(Text-based hardware design files)
[Start of Attachment]

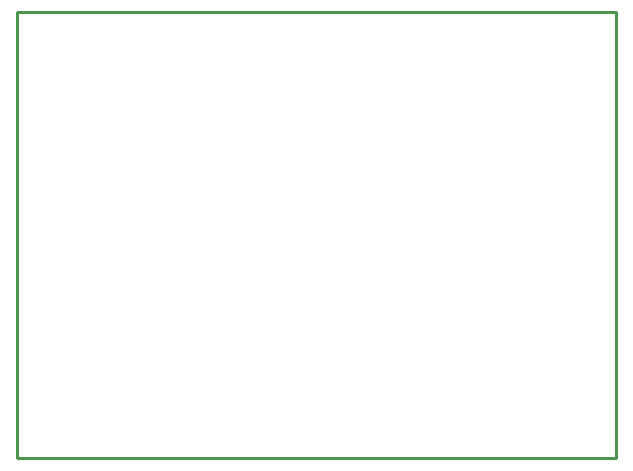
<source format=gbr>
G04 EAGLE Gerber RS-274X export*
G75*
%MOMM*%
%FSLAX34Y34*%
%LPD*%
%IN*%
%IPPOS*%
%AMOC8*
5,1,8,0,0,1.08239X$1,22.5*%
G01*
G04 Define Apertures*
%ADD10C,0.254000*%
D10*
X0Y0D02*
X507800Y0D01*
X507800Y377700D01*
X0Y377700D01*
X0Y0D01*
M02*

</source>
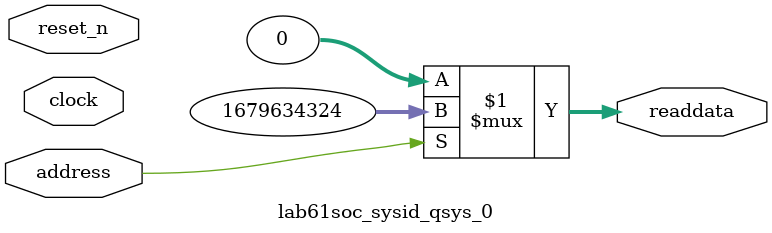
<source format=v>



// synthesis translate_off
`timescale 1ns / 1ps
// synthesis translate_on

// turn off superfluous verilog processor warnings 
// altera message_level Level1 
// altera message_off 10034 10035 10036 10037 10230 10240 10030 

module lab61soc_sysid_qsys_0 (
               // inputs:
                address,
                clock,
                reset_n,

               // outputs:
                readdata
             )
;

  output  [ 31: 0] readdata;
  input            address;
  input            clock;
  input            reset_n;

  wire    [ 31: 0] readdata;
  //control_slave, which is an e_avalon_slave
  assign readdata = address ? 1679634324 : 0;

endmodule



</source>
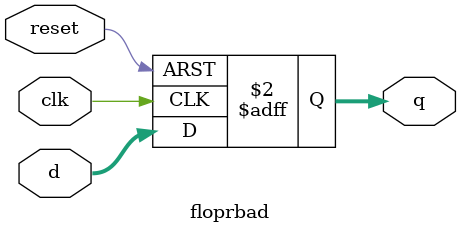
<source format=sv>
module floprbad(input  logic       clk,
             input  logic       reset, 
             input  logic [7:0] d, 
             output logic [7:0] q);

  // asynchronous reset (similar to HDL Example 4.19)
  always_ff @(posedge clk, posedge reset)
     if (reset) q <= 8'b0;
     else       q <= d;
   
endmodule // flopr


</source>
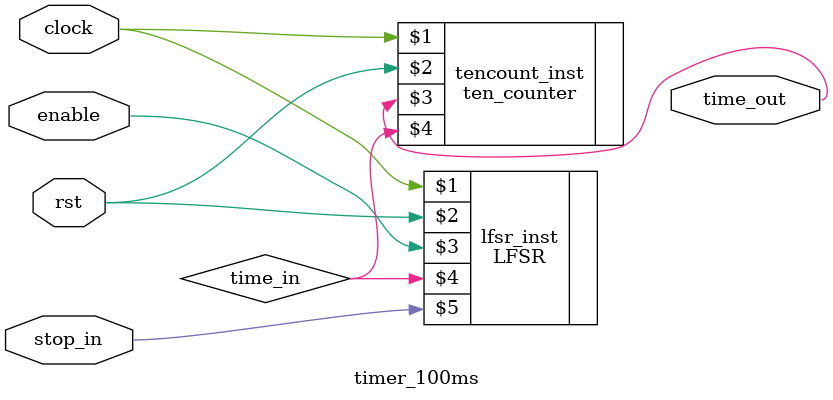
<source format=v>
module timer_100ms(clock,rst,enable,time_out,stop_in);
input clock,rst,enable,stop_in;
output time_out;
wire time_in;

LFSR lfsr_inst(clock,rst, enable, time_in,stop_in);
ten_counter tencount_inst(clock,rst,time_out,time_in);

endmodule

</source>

[End of Attachment]
[Start of Attachment]

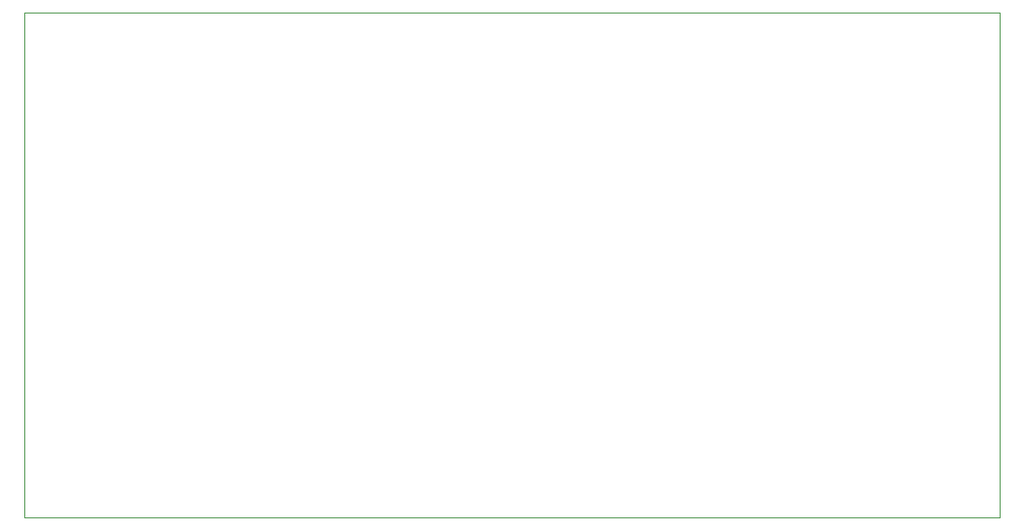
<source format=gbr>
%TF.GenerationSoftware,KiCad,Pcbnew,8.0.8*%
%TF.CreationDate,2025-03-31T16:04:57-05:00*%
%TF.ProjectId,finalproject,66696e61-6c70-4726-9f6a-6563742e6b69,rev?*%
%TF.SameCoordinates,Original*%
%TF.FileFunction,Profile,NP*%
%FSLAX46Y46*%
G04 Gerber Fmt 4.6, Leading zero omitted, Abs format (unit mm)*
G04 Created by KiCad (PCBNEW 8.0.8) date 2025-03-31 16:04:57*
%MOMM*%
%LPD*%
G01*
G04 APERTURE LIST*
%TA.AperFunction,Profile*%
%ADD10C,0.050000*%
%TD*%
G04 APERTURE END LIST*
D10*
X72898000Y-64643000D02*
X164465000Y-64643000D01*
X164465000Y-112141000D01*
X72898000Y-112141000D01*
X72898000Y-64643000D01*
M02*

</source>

[End of Attachment]

Every line above in the stretch from the one with "is an e_avalon_slave" through the one with "output logic [7:0] q);" is to be transcribed exactly, ends included. No picture is copied.

ANSWER TO THIS TASK:
  //control_slave, which is an e_avalon_slave
  assign readdata = address ? 1679634324 : 0;

endmodule



</source>
<source format=sv>
module floprbad(input  logic       clk,
             input  logic       reset, 
             input  logic [7:0] d, 
             output logic [7:0] q);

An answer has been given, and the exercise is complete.